The competition doesn’t include a cash prize, but winners do have access to a consulting package and benefit from the exposure, which Olson believes is extremely valuable.

“The first thing I saw was that every one of the judges who are filthy rich venture capitalists in the PCR industry came to me with their business cards in hand and were interested in doing business with us,” Olson said. “We’ve since followed through on a couple of those cases, and one of their investment firms is interested in placement on the first round of financing.”

The experience was also a lot fun, Olson said. (The judges agreed; each one is returning to judge the 2016 competition.) When asked for advice for the 2016 contenders, Olson distilled his message to one word: “Practice!”

“I thought there were several companies with very, very interesting and commercially viable technologies that did not present well. They did not keep to the timeframe, their slides had too many words, and they did not have an ability to communicate the message adequately,” he said. “I think it was apparent to me and several of the judges that some of these technologies were extremely good technologies, but the pitch and the presentations just didn’t add up to the technology’s significance.”

That penchant for highlighting the essential value of a new technology is what turns promising science into a promising business. Companies planning to test their mettle in the 2016 competition will have some time to work on their presentations before the Tri-Conference in March, but the deadline for entries is around the corner, on August 28, 2015.
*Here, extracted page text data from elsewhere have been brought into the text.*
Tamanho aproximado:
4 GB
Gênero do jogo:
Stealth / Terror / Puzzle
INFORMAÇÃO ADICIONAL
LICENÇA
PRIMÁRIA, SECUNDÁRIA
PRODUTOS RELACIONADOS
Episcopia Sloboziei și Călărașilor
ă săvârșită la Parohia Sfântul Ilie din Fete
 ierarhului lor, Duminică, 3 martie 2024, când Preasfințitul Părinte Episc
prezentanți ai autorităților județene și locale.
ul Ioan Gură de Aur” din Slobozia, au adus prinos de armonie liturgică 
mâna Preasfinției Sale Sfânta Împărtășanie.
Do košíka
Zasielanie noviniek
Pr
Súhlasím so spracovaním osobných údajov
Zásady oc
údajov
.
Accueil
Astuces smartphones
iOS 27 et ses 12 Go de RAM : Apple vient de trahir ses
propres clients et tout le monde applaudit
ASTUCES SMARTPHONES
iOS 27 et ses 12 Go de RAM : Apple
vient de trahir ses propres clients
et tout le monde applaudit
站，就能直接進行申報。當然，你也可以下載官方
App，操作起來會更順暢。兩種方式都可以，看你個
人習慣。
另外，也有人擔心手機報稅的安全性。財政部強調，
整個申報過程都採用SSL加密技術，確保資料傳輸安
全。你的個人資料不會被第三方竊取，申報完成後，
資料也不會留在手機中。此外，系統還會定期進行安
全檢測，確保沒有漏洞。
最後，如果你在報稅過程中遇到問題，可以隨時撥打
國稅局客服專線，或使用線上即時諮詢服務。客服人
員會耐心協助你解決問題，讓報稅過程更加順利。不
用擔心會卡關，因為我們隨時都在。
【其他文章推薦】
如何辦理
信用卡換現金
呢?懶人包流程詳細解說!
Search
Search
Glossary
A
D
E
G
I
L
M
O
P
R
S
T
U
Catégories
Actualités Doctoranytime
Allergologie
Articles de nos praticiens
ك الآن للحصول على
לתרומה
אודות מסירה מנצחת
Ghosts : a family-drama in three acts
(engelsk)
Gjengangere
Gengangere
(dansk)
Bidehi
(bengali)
From the submissions, twelve semifinalists will be chosen to give five-minute presentations to the judges live at the Molecular Medicine Tri-Conference in San Francisco, on the morning of March 9, 2016. That afternoon, five finalists will give ten-minute pitches, and two winners will be named immediately.

While a new batch of companies refines their slides, Fluoresentric is now focused on orchestration. Within the tight business plan for the XCR Dx spinoff are some open scientific questions ― like what disease indications should lead the company’s assays, and how to design the handheld instrumentation to be simple and repeatable enough to win a CLIA waiver.

“In order to meet our timely deadlines, a lot of the development of our instrumentation is going to have to be conducted by parallel groups,” said Olson. “My hope is the integration of those efforts can be managed effectively. We are excited about the impact this chemistry will have on the industry.”